Before-and-after change data
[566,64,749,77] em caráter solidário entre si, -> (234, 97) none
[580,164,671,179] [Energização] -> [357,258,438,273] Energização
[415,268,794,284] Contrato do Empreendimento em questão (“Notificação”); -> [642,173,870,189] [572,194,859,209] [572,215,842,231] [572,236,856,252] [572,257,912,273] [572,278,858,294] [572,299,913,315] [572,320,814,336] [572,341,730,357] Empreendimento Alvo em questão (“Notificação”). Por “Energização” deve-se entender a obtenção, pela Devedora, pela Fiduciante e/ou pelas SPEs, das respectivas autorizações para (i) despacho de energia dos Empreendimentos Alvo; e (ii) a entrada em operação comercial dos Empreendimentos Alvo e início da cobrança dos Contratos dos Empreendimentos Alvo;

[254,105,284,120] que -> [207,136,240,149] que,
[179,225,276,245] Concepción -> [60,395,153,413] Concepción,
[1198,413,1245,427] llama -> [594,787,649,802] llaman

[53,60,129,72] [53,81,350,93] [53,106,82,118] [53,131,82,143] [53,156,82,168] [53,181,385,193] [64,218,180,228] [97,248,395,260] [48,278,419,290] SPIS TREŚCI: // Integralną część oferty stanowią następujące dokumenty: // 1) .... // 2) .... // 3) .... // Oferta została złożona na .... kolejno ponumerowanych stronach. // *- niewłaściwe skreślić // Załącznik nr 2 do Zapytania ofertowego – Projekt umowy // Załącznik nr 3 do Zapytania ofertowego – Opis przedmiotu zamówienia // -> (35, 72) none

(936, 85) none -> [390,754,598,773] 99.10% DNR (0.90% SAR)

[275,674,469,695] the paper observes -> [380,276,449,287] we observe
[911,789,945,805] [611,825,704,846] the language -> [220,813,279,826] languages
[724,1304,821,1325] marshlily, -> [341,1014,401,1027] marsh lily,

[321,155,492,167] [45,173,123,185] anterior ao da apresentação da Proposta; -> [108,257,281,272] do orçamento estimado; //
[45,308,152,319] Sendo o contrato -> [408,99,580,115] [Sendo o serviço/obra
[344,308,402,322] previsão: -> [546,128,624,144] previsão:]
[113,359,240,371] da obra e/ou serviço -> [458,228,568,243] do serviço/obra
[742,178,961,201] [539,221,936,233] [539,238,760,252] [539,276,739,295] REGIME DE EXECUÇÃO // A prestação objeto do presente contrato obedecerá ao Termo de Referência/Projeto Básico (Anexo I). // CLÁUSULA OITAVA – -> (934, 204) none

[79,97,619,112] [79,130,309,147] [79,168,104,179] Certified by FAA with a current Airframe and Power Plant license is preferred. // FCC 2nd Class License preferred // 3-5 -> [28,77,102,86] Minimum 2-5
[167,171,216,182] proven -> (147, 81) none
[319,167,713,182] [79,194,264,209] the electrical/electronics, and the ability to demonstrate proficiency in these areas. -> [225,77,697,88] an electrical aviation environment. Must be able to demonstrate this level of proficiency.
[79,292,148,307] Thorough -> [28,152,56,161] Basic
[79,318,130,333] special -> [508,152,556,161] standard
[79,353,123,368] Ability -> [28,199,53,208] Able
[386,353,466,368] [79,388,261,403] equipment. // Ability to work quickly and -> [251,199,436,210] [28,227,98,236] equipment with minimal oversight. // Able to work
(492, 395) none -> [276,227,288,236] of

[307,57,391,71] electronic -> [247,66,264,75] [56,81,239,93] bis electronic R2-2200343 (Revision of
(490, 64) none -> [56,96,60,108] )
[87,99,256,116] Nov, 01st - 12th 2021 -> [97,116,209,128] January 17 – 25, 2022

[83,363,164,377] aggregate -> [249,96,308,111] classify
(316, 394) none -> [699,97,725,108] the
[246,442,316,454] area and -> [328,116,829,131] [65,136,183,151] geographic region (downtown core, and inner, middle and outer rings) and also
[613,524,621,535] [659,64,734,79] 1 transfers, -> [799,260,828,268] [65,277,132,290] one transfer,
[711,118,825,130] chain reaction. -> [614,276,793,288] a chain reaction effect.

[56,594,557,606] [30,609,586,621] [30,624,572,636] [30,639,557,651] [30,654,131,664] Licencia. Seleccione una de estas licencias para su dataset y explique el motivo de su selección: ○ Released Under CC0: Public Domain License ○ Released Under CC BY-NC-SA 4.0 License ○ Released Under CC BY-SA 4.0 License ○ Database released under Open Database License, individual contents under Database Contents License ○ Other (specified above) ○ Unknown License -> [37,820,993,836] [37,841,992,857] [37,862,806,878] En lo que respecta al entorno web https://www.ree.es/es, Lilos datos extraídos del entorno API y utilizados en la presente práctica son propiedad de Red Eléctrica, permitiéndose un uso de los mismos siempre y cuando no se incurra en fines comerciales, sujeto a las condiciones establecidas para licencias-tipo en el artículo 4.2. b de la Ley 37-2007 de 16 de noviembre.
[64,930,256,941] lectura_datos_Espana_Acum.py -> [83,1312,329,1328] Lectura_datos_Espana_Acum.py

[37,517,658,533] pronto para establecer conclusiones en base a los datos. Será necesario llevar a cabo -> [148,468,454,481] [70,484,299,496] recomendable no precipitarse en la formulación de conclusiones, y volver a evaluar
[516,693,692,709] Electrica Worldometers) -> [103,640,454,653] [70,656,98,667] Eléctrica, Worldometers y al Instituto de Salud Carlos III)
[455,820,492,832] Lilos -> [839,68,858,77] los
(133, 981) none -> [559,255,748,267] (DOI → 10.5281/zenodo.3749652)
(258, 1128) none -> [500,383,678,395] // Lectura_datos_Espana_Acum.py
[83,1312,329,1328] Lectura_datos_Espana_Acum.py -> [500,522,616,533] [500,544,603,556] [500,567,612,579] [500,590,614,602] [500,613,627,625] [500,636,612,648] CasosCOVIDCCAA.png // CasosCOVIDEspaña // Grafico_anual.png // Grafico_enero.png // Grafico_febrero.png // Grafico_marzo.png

◆ TASK REQUIREMENTS: Write down, word for word, the lines above from the one containing "[580,164,671,179] [Energização] ->" through the one containing "[275,674,469,695] the paper", both ends included.

◆ OUTPUT OF THE TASK:
[580,164,671,179] [Energização] -> [357,258,438,273] Energização
[415,268,794,284] Contrato do Empreendimento em questão (“Notificação”); -> [642,173,870,189] [572,194,859,209] [572,215,842,231] [572,236,856,252] [572,257,912,273] [572,278,858,294] [572,299,913,315] [572,320,814,336] [572,341,730,357] Empreendimento Alvo em questão (“Notificação”). Por “Energização” deve-se entender a obtenção, pela Devedora, pela Fiduciante e/ou pelas SPEs, das respectivas autorizações para (i) despacho de energia dos Empreendimentos Alvo; e (ii) a entrada em operação comercial dos Empreendimentos Alvo e início da cobrança dos Contratos dos Empreendimentos Alvo;

[254,105,284,120] que -> [207,136,240,149] que,
[179,225,276,245] Concepción -> [60,395,153,413] Concepción,
[1198,413,1245,427] llama -> [594,787,649,802] llaman

[53,60,129,72] [53,81,350,93] [53,106,82,118] [53,131,82,143] [53,156,82,168] [53,181,385,193] [64,218,180,228] [97,248,395,260] [48,278,419,290] SPIS TREŚCI: // Integralną część oferty stanowią następujące dokumenty: // 1) .... // 2) .... // 3) .... // Oferta została złożona na .... kolejno ponumerowanych stronach. // *- niewłaściwe skreślić // Załącznik nr 2 do Zapytania ofertowego – Projekt umowy // Załącznik nr 3 do Zapytania ofertowego – Opis przedmiotu zamówienia // -> (35, 72) none

(936, 85) none -> [390,754,598,773] 99.10% DNR (0.90% SAR)

[275,674,469,695] the paper observes -> [380,276,449,287] we observe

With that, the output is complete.